— Exercise details —
Copies of all lines that contain "проблемы" are needed; take them from the data below.

— Records shown —

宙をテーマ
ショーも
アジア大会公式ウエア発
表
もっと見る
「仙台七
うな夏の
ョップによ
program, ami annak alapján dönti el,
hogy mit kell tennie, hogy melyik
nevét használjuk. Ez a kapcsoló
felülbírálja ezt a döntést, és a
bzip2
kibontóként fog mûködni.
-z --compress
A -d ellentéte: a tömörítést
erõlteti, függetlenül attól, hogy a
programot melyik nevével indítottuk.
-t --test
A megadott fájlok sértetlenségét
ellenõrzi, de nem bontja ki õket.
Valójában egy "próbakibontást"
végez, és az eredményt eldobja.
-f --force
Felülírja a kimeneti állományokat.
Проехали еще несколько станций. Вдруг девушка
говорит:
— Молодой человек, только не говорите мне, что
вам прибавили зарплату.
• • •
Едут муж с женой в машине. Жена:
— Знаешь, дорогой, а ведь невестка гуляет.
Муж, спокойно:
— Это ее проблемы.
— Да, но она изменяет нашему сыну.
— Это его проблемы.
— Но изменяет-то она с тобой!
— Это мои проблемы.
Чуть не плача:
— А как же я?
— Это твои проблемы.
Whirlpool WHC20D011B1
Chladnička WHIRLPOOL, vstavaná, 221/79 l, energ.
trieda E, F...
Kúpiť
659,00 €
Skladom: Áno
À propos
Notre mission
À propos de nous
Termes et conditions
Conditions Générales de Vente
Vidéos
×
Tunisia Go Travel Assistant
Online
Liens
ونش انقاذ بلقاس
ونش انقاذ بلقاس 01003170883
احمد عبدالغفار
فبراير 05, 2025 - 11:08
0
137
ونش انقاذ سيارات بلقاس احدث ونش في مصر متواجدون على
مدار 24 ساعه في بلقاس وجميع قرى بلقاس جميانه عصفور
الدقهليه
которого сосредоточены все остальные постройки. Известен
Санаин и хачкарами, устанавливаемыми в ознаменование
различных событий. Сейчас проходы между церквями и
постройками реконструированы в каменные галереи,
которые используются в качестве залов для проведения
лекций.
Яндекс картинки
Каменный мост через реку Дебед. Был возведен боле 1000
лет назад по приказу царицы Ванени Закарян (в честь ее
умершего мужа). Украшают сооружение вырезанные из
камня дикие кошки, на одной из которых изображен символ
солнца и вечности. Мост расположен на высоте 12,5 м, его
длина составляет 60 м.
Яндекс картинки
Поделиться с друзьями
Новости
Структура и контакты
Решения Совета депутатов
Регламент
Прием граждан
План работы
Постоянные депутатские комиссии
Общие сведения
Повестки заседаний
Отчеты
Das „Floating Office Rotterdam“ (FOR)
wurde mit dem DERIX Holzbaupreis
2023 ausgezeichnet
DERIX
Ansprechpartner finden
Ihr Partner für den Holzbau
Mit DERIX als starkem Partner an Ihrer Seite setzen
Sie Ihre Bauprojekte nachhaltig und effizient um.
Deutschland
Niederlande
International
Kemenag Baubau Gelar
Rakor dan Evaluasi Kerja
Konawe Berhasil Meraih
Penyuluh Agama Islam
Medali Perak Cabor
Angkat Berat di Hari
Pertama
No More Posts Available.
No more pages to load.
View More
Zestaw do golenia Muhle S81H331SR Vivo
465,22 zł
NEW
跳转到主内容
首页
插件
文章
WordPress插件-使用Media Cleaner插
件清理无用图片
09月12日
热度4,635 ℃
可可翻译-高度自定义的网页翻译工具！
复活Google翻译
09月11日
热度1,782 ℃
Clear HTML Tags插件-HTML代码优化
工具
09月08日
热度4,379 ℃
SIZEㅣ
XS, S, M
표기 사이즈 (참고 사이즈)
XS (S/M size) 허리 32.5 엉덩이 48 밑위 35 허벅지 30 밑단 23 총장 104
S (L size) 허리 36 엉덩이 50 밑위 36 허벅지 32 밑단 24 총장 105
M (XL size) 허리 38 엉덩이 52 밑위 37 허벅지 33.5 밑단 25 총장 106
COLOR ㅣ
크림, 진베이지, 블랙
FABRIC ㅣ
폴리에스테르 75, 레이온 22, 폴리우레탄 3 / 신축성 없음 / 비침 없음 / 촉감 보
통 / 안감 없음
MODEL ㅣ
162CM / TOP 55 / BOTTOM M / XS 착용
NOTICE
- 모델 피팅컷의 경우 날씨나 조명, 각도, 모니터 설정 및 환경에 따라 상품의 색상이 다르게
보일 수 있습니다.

— Exercise answer —
— Это ее проблемы.
— Это его проблемы.
— Это мои проблемы.
— Это твои проблемы.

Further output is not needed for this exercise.